Symbolic Representation and Modeling of Time-Series Data

Purpose: To consider how "sequences of patters" may be identified and used for forecasting of time-series datasets, specifically using Markov Chains.

Background: While a graduate student at the University of Florida, I completed this project independently as the final assignment for Safe Autonomous Systems course (Fall of 2022). The deliverable was a final paper (not peer reviewed) which received a grade of 96%.

Source Code: The software was implemented in Jupyter Notebooks.

Dataset: The dataset used was a ECG data from this source.

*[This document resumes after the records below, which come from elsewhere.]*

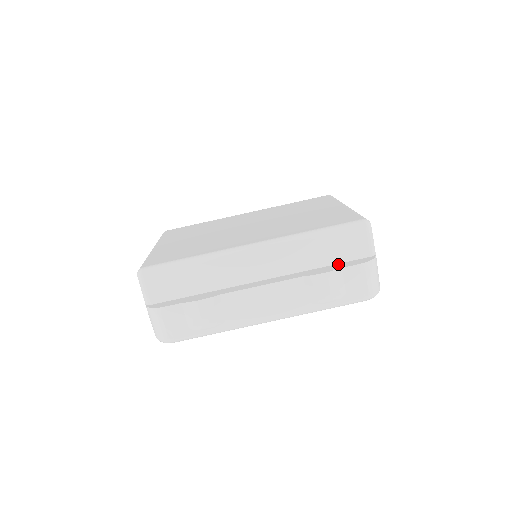
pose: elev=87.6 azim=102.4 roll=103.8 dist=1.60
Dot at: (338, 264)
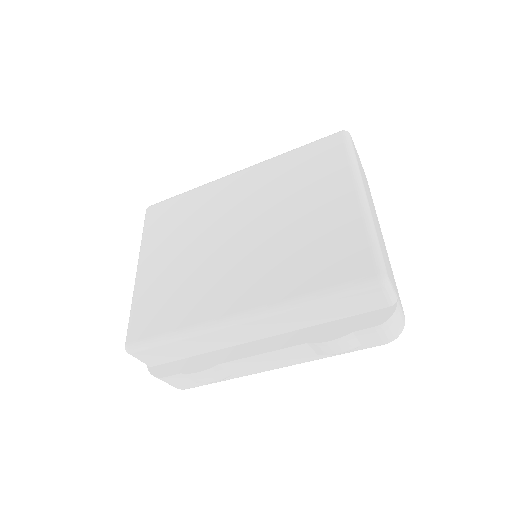
Dot at: (349, 319)
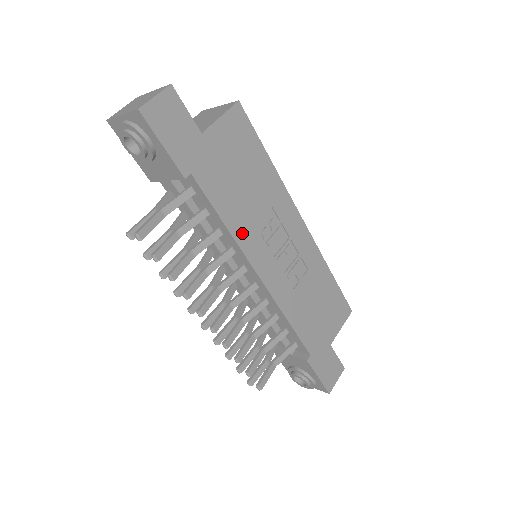
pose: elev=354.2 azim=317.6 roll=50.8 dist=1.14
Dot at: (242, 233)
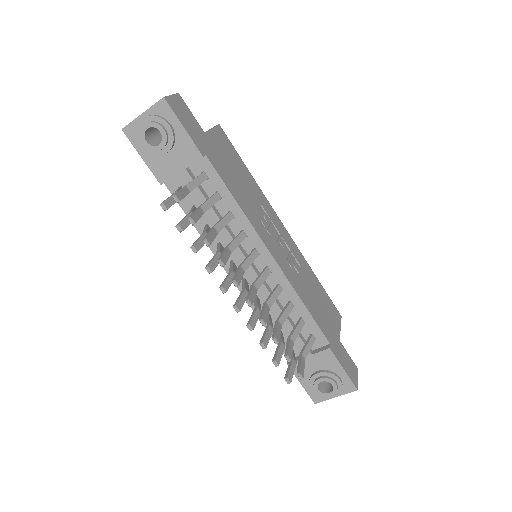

Paper Abstract: Autonomous systems frequently use probabilistic models, reinforcement learning, and machine learning techniques built upon Markov Chains (MC) and Markov Decision Processes (MDP) to model problem spaces, perform forecasting, and learn policies for task completion. However, explicit structures of Markov models can be challenging to define, and models handcrafted by experts become challenging to maintain. Related approaches use high-dimensional and continuous state spaces and neural networks to define MDPs for reinforcement learning applications. However, the resulting models can require increased data size and training time. Furthermore, high-dimensional models are often inexplicable due to complex mathematical abstraction and are challenging to visualize. This paper proposes a method to construct MCs by partitioning a state-space using Gaussian mixture models to generate symbolic representations of time-series datasets. The algorithm is demonstrated on an Electrocardiogram (ECG) dataset, and is extended to the problem of forecasting the next symbolic state using a MC representing
learned states and state transition times.